Problems to work on >>
1. Answer these questions from the theater review:
(a) Under whose direction do the actors perform?
(b) Who wrote the musical compositions?
(c) At which theater is the play staged?
2. According to the theater review, why does the event have a cinematic feel? Answer in one to three sentences.
3. List every person named in the theater review.

Supplied text >>
Segment Open
Under Gita Donovan's direction, the actors' waves of attraction and
repulsion (from mutual distrust that slowly and hauntingly seeps out)
have a truthfulness that matches the authenticity of the uncredited
studio apartment set, where the entire saga plays out. A rising tension
from the violence in the air and some very intriguing inter-connections
adds to play's capacity to entrance, and Chris Cash's musical
compositions help segue the many scenes with a delicate solemnity,
giving the event a cinematic feel. References to chaos theory and
conspiracy theory become the philosophical frame for plot developments
what might otherwise raise eyebrows in skepticism. The play rides the
line between exploring and exploiting coincidences, yet it gets bogged
down in its own psychological realism. This raises questions that can't
be answered by chaos theory, or any other – such as why the characters
sometimes blurt out incendiary details of their past, given how neither
is particularly trust-worthy, or why Martin would drop by uninvited and
wind up reading Angela's diary, conveniently left in her bed. Breadline
Productions at the Odyssey Theater, 2055 S. Sepulveda Blvd., West Los
Angeles; Thurs.-Sat., 8 p.m.; Sun., 7 p.m.; through Feb. 7. (310)
Segment Closed
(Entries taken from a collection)
Segment Open
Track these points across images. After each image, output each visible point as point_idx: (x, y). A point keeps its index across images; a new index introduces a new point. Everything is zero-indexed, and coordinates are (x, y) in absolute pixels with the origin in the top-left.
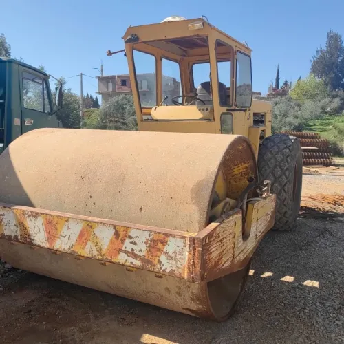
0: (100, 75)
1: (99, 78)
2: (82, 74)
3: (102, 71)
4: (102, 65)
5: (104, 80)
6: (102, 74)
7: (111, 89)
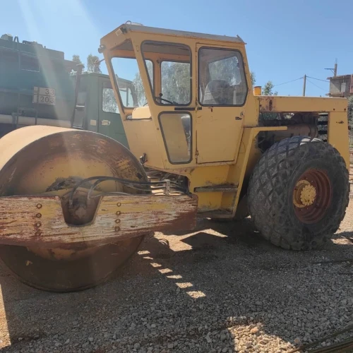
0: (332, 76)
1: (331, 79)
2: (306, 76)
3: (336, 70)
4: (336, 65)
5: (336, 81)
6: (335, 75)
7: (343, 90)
Segment Closed
Segment Open
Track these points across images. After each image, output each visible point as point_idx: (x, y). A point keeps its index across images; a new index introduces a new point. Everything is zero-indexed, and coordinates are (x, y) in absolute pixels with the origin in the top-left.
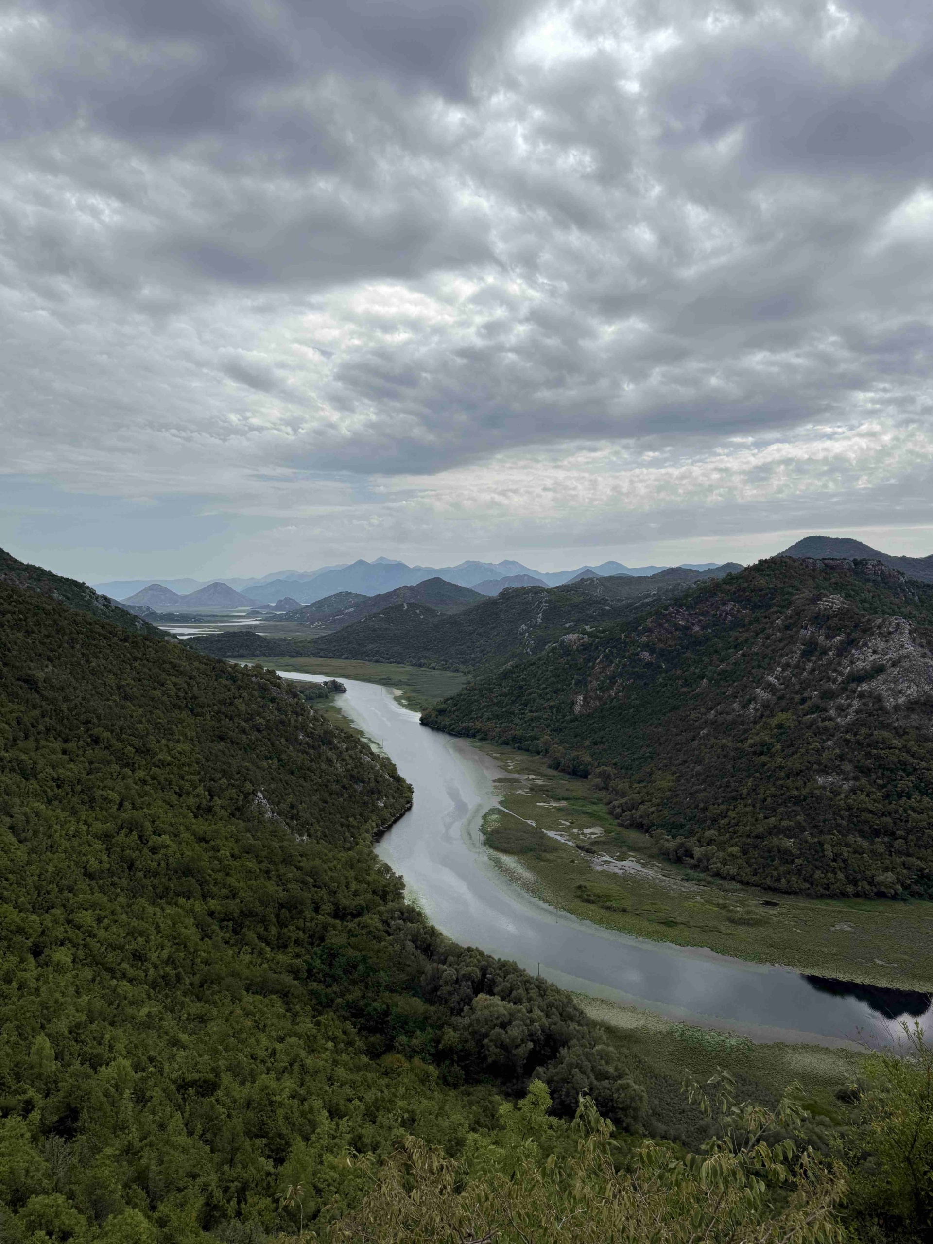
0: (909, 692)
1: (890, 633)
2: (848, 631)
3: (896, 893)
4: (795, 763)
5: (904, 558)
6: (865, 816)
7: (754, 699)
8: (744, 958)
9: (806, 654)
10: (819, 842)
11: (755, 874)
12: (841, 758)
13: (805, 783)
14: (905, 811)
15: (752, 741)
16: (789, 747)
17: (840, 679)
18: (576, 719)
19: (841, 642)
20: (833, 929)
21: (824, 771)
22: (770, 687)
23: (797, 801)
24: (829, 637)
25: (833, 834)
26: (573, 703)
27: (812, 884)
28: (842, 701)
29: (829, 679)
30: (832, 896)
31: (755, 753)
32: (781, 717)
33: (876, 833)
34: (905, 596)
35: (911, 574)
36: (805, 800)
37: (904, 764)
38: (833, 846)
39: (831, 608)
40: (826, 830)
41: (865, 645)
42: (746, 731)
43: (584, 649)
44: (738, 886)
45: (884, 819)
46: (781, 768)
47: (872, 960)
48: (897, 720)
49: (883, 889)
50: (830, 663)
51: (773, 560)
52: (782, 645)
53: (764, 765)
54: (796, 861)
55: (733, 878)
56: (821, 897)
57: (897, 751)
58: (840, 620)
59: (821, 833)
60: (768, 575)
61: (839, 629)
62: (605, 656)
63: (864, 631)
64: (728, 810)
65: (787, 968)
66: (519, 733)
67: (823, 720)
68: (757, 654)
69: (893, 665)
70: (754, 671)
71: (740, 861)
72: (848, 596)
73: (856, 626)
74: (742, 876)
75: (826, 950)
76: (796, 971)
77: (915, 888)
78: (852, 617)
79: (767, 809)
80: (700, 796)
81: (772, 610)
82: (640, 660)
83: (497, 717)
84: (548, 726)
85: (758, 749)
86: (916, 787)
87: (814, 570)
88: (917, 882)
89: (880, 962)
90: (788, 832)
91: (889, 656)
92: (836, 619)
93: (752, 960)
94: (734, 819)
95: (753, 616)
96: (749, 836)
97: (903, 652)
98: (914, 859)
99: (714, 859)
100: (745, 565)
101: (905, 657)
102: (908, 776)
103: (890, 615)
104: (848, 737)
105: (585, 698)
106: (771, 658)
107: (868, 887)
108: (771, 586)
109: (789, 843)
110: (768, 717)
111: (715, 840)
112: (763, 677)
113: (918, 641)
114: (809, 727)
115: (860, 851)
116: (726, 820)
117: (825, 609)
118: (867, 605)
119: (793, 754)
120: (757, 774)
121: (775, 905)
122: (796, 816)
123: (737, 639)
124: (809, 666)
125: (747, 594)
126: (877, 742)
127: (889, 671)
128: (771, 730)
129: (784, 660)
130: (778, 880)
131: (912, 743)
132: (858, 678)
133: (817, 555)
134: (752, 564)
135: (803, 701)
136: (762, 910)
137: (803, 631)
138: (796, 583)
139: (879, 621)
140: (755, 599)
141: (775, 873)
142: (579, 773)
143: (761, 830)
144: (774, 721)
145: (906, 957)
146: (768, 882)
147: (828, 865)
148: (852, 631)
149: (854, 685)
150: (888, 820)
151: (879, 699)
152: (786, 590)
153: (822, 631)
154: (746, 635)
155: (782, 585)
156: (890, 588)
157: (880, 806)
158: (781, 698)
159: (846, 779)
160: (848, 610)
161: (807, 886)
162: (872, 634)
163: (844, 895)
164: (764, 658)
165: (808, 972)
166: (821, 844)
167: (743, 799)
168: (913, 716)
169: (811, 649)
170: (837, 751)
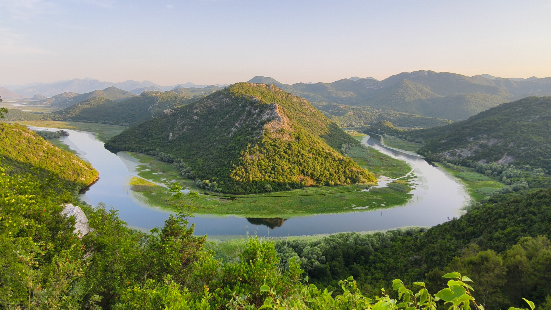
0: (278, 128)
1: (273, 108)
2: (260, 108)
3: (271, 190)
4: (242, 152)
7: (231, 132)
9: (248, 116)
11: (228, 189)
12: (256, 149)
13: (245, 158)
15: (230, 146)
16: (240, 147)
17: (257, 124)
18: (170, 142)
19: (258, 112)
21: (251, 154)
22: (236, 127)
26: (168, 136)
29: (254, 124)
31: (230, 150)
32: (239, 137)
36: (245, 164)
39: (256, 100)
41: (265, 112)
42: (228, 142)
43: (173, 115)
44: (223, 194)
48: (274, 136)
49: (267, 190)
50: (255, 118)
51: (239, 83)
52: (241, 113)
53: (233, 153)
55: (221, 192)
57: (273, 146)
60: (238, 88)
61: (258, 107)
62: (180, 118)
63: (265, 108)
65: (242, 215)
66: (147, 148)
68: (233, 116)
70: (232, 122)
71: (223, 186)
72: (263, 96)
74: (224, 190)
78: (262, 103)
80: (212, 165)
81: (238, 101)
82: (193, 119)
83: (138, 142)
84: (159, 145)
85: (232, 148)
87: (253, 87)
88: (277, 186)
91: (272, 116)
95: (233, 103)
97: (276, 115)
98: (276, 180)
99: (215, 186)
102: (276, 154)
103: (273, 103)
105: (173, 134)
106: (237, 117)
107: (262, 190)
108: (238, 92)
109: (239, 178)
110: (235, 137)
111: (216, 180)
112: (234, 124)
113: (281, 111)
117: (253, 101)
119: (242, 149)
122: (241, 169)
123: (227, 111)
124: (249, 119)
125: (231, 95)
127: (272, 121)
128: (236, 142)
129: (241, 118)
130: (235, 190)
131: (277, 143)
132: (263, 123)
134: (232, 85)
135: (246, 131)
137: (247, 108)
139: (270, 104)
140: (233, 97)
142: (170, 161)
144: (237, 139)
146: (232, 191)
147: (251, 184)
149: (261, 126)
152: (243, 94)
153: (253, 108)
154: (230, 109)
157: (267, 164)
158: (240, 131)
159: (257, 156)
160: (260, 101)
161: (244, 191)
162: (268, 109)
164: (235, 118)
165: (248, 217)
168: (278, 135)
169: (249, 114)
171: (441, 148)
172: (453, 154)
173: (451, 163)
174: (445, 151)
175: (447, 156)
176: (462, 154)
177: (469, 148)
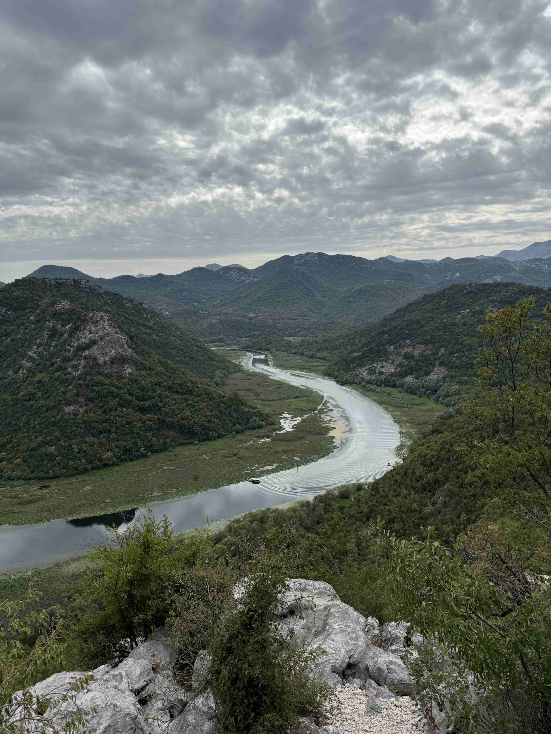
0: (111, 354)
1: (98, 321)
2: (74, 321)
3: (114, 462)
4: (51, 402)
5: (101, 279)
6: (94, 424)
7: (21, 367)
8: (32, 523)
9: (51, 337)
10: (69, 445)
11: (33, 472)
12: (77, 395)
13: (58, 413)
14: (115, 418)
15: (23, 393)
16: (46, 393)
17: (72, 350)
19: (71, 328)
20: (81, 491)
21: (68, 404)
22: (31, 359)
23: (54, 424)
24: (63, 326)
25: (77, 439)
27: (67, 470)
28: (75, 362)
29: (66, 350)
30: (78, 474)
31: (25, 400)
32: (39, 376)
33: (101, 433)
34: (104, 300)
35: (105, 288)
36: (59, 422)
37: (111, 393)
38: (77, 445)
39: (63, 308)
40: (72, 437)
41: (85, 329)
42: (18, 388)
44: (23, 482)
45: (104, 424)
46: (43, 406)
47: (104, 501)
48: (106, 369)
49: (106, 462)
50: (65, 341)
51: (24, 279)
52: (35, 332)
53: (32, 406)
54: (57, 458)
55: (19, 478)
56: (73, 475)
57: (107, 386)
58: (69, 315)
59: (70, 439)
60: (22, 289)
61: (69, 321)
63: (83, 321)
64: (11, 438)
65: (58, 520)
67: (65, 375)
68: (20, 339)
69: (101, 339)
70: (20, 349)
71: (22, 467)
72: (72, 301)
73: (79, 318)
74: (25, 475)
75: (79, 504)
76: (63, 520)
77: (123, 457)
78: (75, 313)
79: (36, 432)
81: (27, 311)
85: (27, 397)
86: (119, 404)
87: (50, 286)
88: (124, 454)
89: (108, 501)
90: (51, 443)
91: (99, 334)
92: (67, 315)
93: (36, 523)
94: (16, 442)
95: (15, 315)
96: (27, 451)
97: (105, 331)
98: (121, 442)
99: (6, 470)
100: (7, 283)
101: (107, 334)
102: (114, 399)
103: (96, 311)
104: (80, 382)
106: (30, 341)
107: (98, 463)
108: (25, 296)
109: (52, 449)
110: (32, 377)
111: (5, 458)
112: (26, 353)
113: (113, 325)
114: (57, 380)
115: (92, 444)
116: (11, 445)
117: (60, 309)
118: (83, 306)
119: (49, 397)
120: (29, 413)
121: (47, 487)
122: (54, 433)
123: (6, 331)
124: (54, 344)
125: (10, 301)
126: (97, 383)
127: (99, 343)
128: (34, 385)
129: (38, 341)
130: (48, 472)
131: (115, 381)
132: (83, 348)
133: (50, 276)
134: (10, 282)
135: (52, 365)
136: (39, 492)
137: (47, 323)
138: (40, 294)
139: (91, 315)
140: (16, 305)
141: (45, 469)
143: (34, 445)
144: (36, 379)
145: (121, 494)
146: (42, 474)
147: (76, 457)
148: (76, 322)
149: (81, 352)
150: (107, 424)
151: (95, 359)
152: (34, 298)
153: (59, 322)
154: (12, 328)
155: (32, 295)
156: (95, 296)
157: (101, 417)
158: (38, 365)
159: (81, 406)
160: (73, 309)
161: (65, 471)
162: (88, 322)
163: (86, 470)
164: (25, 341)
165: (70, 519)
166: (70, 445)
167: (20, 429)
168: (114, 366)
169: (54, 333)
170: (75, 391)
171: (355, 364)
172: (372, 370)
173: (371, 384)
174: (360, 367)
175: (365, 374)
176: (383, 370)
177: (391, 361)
Segment Closed
Answers by task >>
1.
(a) Gita Donovan
(b) Chris Cash
(c) The Odyssey Theater

2. Chris Cash's musical compositions help segue the many scenes with a delicate solemnity. This gives the event a cinematic feel.

3. Gita Donovan, Chris Cash, Martin, Angela